WORK TO COMPLETE: Copy out word for word everything in the items from the line containing "Introduce una indicación" down to the line containing "no hace nada, es decir, no cambia a", with both of those lines included.

Start of MATERIAL FOR THIS EXERCISE

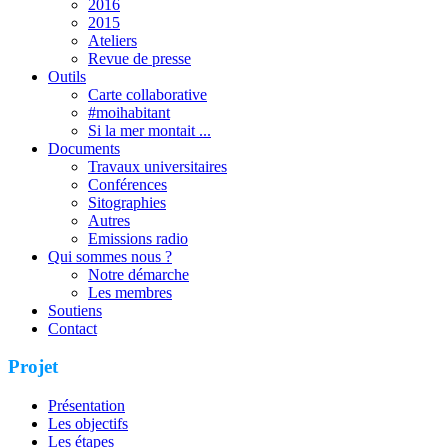
2016
2015
Ateliers
Revue de presse
Outils
Carte collaborative
#moihabitant
Si la mer montait ...
Documents
Travaux universitaires
Conférences
Sitographies
Autres
Emissions radio
Qui sommes nous ?
Notre démarche
Les membres
Soutiens
Contact
Projet
Présentation
Les objectifs
Les étapes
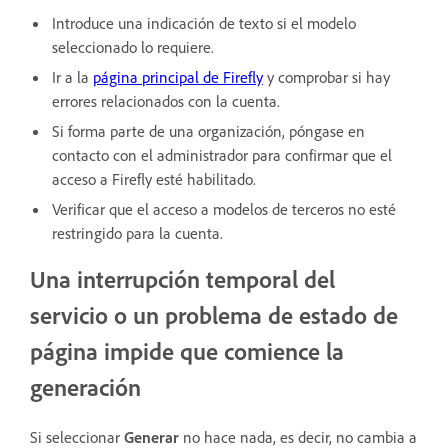
Introduce una indicación de texto si el modelo
seleccionado lo requiere.
Ir a la
página principal de Firefly
y comprobar si hay
errores relacionados con la cuenta.
Si forma parte de una organización, póngase en
contacto con el administrador para confirmar que el
acceso a Firefly esté habilitado.
Verificar que el acceso a modelos de terceros no esté
restringido para la cuenta.
Una interrupción temporal del
servicio o un problema de estado de
página impide que comience la
generación
Si seleccionar
Generar
no hace nada, es decir, no cambia a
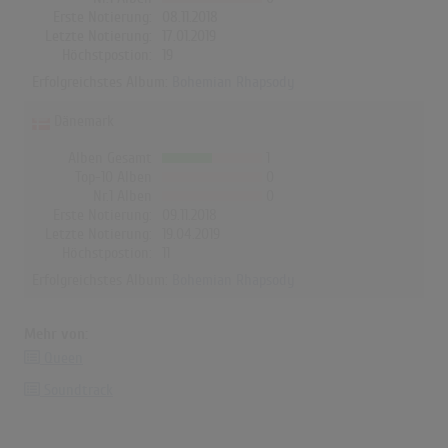
Erste Notierung:
08.11.2018
Letzte Notierung:
17.01.2019
Höchstpostion:
19
Erfolgreichstes Album:
Bohemian Rhapsody
Dänemark
Alben Gesamt
1
Top-10 Alben
0
Nr.1 Alben
0
Erste Notierung:
09.11.2018
Letzte Notierung:
19.04.2019
Höchstpostion:
11
Erfolgreichstes Album:
Bohemian Rhapsody
Mehr von:
Queen
Soundtrack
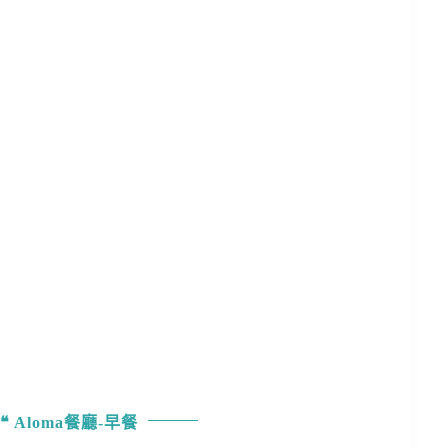
Aloma餐廳-早餐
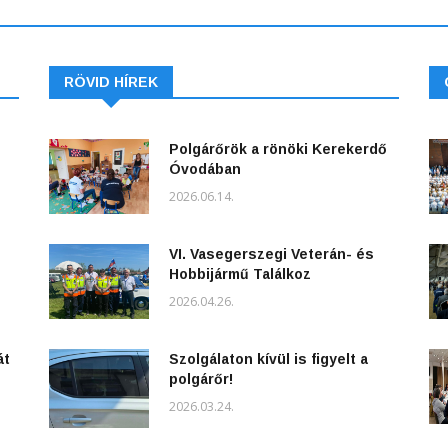
RÖVID HÍREK
Polgárőrök a rönöki Kerekerdő
Óvodában
2026.06.14.
VI. Vasegerszegi Veterán- és
Hobbijármű Találkoz
2026.04.26.
át
Szolgálaton kívül is figyelt a
polgárőr!
2026.03.24.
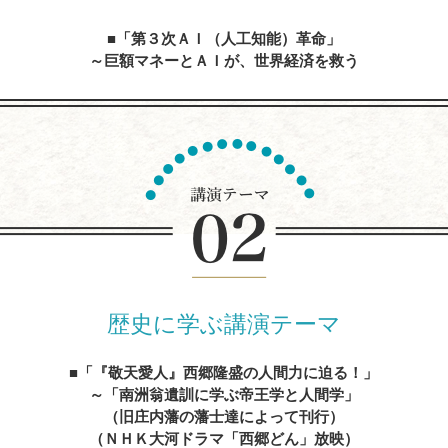
「第３次ＡＩ（人工知能）革命」
～巨額マネーとＡＩが、世界経済を救う
内容を見る
人生の達人に学ぶ
～心に残る先人たちの名言、遺訓、格言を経営に生かす
内容を見る
歴史に学ぶ講演テーマ
「『敬天愛人』西郷隆盛の人間力に迫る！」
～「南洲翁遺訓に学ぶ帝王学と人間学」
（旧庄内藩の藩士達によって刊行）
（ＮＨＫ大河ドラマ「西郷どん」放映）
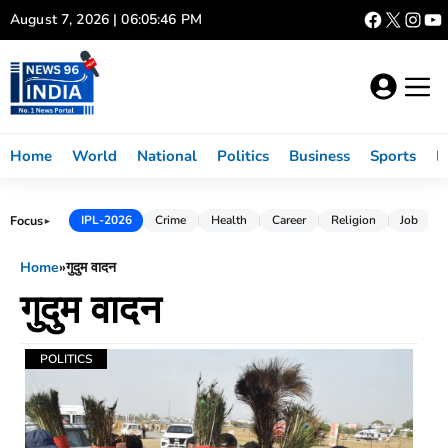
Skip
August 7, 2026 | 06:05:46 PM
to
content
Home
World
National
Politics
Business
Sports
L
Focus
IPL-2026
Crime
Health
Career
Religion
Job
►
Home
»
गुदुम वादन
गुदुम वादन
POLITICS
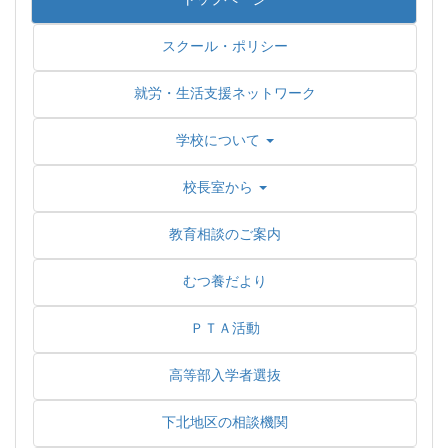
スクール・ポリシー
就労・生活支援ネットワーク
学校について
校長室から
教育相談のご案内
むつ養だより
ＰＴＡ活動
高等部入学者選抜
下北地区の相談機関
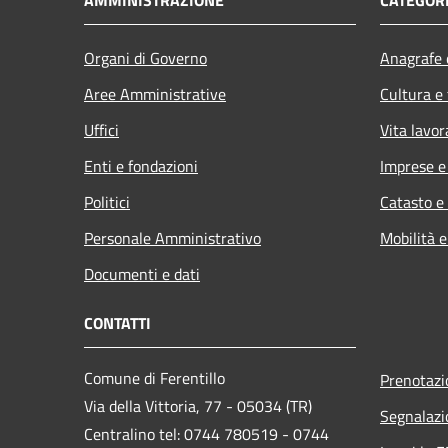
Organi di Governo
Anagrafe e
Aree Amministrative
Cultura e
Uffici
Vita lavor
Enti e fondazioni
Imprese 
Politici
Catasto e
Personale Amministrativo
Mobilità e
Documenti e dati
CONTATTI
Comune di Ferentillo
Prenotaz
Via della Vittoria, 77 - 05034 (TR)
Segnalazi
Centralino tel: 0744 780519 - 0744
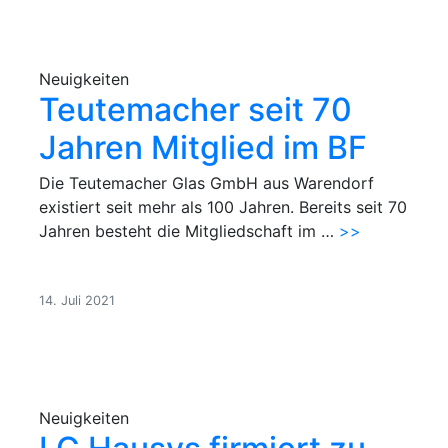
Neuigkeiten
Teutemacher seit 70
Jahren Mitglied im BF
Die Teutemacher Glas GmbH aus Warendorf
existiert seit mehr als 100 Jahren. Bereits seit 70
Jahren besteht die Mitgliedschaft im …
>>
14. Juli 2021
Neuigkeiten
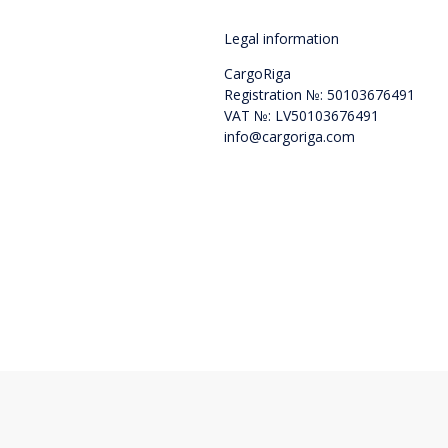
Legal information
CargoRiga
Registration №: 50103676491
VAT №: LV50103676491
info@cargoriga.com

End of MATERIAL FOR THIS EXERCISE

WRITTEN SOLUTION:
Introduce una indicación de texto si el modelo
seleccionado lo requiere.
Ir a la
página principal de Firefly
y comprobar si hay
errores relacionados con la cuenta.
Si forma parte de una organización, póngase en
contacto con el administrador para confirmar que el
acceso a Firefly esté habilitado.
Verificar que el acceso a modelos de terceros no esté
restringido para la cuenta.
Una interrupción temporal del
servicio o un problema de estado de
página impide que comience la
generación
Si seleccionar
Generar
no hace nada, es decir, no cambia a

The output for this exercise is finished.